= Instructions to follow =
The answer should consist solely of the lines from the first one below through the line containing "of hepatocellular carcinoma", copied exactly.

= Information supplied =

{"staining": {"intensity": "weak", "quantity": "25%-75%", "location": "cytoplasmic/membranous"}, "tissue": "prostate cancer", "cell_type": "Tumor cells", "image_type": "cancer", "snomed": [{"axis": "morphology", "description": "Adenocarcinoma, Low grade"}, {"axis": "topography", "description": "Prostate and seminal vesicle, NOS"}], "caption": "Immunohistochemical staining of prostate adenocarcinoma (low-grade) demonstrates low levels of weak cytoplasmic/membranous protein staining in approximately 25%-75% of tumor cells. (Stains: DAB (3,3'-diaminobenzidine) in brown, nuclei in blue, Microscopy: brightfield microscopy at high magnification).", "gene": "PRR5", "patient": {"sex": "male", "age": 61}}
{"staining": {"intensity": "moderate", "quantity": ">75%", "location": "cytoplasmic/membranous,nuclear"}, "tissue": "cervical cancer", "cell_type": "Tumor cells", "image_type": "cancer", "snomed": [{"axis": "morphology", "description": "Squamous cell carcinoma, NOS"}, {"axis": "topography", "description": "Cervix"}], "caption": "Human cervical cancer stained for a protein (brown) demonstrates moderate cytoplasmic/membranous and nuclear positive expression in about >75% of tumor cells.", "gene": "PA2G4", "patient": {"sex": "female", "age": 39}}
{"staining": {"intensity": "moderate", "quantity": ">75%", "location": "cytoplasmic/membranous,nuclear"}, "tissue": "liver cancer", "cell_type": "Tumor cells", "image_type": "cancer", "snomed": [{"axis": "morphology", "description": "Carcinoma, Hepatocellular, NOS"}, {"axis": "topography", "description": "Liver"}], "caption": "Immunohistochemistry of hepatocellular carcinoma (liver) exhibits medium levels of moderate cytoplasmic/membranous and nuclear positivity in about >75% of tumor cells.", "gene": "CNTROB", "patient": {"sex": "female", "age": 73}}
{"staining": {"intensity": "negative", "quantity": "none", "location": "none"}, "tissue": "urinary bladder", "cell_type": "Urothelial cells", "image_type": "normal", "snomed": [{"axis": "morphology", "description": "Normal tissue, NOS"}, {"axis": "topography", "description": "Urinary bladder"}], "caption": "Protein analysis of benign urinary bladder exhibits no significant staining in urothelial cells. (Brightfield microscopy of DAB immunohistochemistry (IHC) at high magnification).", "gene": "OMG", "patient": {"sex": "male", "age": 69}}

= Answer box =
{"staining": {"intensity": "weak", "quantity": "25%-75%", "location": "cytoplasmic/membranous"}, "tissue": "prostate cancer", "cell_type": "Tumor cells", "image_type": "cancer", "snomed": [{"axis": "morphology", "description": "Adenocarcinoma, Low grade"}, {"axis": "topography", "description": "Prostate and seminal vesicle, NOS"}], "caption": "Immunohistochemical staining of prostate adenocarcinoma (low-grade) demonstrates low levels of weak cytoplasmic/membranous protein staining in approximately 25%-75% of tumor cells. (Stains: DAB (3,3'-diaminobenzidine) in brown, nuclei in blue, Microscopy: brightfield microscopy at high magnification).", "gene": "PRR5", "patient": {"sex": "male", "age": 61}}
{"staining": {"intensity": "moderate", "quantity": ">75%", "location": "cytoplasmic/membranous,nuclear"}, "tissue": "cervical cancer", "cell_type": "Tumor cells", "image_type": "cancer", "snomed": [{"axis": "morphology", "description": "Squamous cell carcinoma, NOS"}, {"axis": "topography", "description": "Cervix"}], "caption": "Human cervical cancer stained for a protein (brown) demonstrates moderate cytoplasmic/membranous and nuclear positive expression in about >75% of tumor cells.", "gene": "PA2G4", "patient": {"sex": "female", "age": 39}}
{"staining": {"intensity": "moderate", "quantity": ">75%", "location": "cytoplasmic/membranous,nuclear"}, "tissue": "liver cancer", "cell_type": "Tumor cells", "image_type": "cancer", "snomed": [{"axis": "morphology", "description": "Carcinoma, Hepatocellular, NOS"}, {"axis": "topography", "description": "Liver"}], "caption": "Immunohistochemistry of hepatocellular carcinoma (liver) exhibits medium levels of moderate cytoplasmic/membranous and nuclear positivity in about >75% of tumor cells.", "gene": "CNTROB", "patient": {"sex": "female", "age": 73}}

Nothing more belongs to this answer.